## GIVEN PASSAGE

※

2. Trade-Off Awareness
- Recognize and quantify trade-offs: latency vs. throughput, consistency vs. availability, cost vs. reliability.
- Include business, operational, and cross-team implications.
- IC7-level thinking anticipates tangential trade-offs proactively.
3. Known Patterns & Abstractions
- Apply reusable patterns: caching, sharding, load balancing, replication, event-driven architectures.
- Avoid reinventing solutions; justify deviations clearly.
4. Scalability & Reliability
- Horizontal vs. vertical scaling.
- Fault tolerance, retries, backpressure handling, recovery strategies.
- Monitoring, alerts, and observability planning.
- Consider future-proofing and maintainability.
5. Communication & Influence
- Present a structured narrative: context → problem → options → trade-offs → recommendation.
- Highlight strategic impact, not just technical correctness.
- Prepare concise “elevator pitches” for directors, PMs, and cross-functional teams.
IC6 System Design Practice Checklist
Requirements & Clarification
- Functional vs. non-functional requirements.
- Latency, throughput, SLAs/SLOs.
- Ownership boundaries & team responsibilities.
- Expected growth & future-proofing needs.

※

## GIVEN MATERIAL
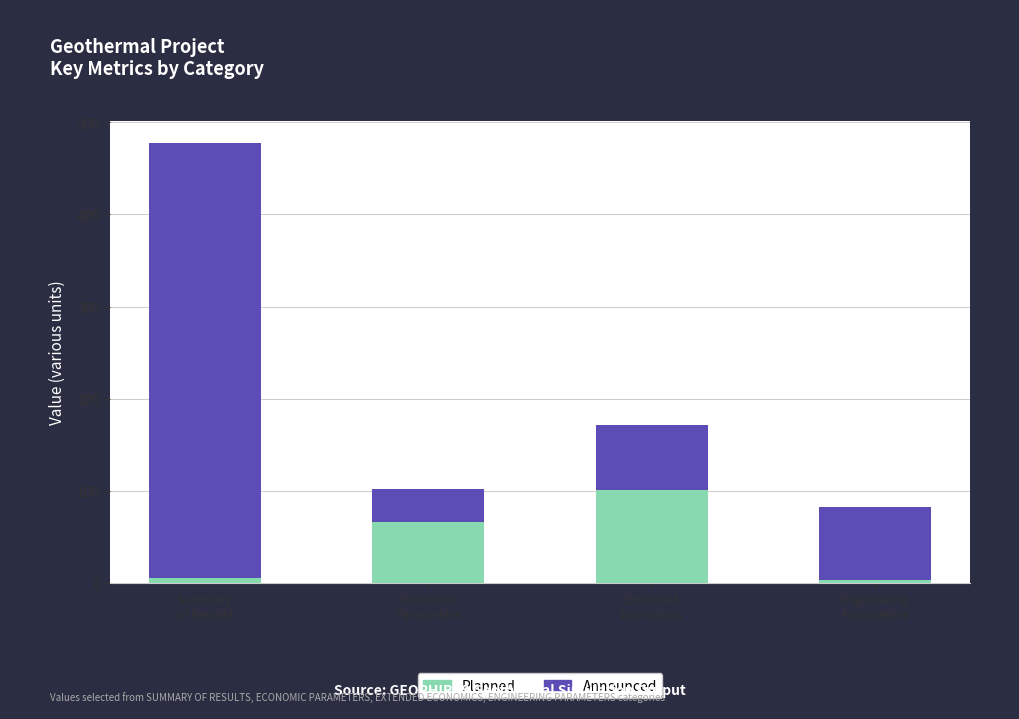

What are all the series names shown in the legend?

Planned, Announced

※

## LIST OF TASKS
• 1. Echo the system design notes between "- Consider future-proofing" and "and cross-functional teams.", inclusive.
• 2. Condense the section of the system design notes that begins "4. Scalability & Reliability" into a single sentence that keeps its main points.
• 3. Finish out the next part of the system design notes, picking up after their last line.
The material has no connection to the system design notes.

## RESPONSES TO THE EXERCISE
• 1.
- Consider future-proofing and maintainability.
5. Communication & Influence
- Present a structured narrative: context → problem → options → trade-offs → recommendation.
- Highlight strategic impact, not just technical correctness.
- Prepare concise “elevator pitches” for directors, PMs, and cross-functional teams.

• 2. Scalability & Reliability: weigh horizontal against vertical scaling, handle faults through retries, backpressure, and recovery strategies, plan monitoring, alerts, and observability, and design for future-proofing and maintainability.

• 3.
High-Level Design
- Identify major components & interactions.
- Map data flow (ingestion → processing → serving).
- Define APIs, interfaces, and abstractions.
- Highlight cross-team dependencies.
Scaling & Reliability
- Horizontal vs. vertical scaling.
- Caching, sharding, partitioning.
- Fault tolerance & retries.
- Observability: monitoring, alerting, metrics.
Tradeoffs & Options
- Pros/cons of architectural choices.
- Cost vs. performance vs. complexity.
- Business impact of each option.
Edge Cases / Failure Modes
- Identify points of failure and mitigation strategies.
- Discuss backpressure, stale data, network issues.
- Recovery, retries, fallback logic.
Influence & Communication
- Summarize decisions for non-technical stakeholders.
- Highlight trade-offs explicitly.
- Show strategic impact and maintain leadership presence.
Leadership Presence
- Lead calmly and confidently.
- Encourage team input while framing final decisions.
- Maintain focus on high-leverage improvements.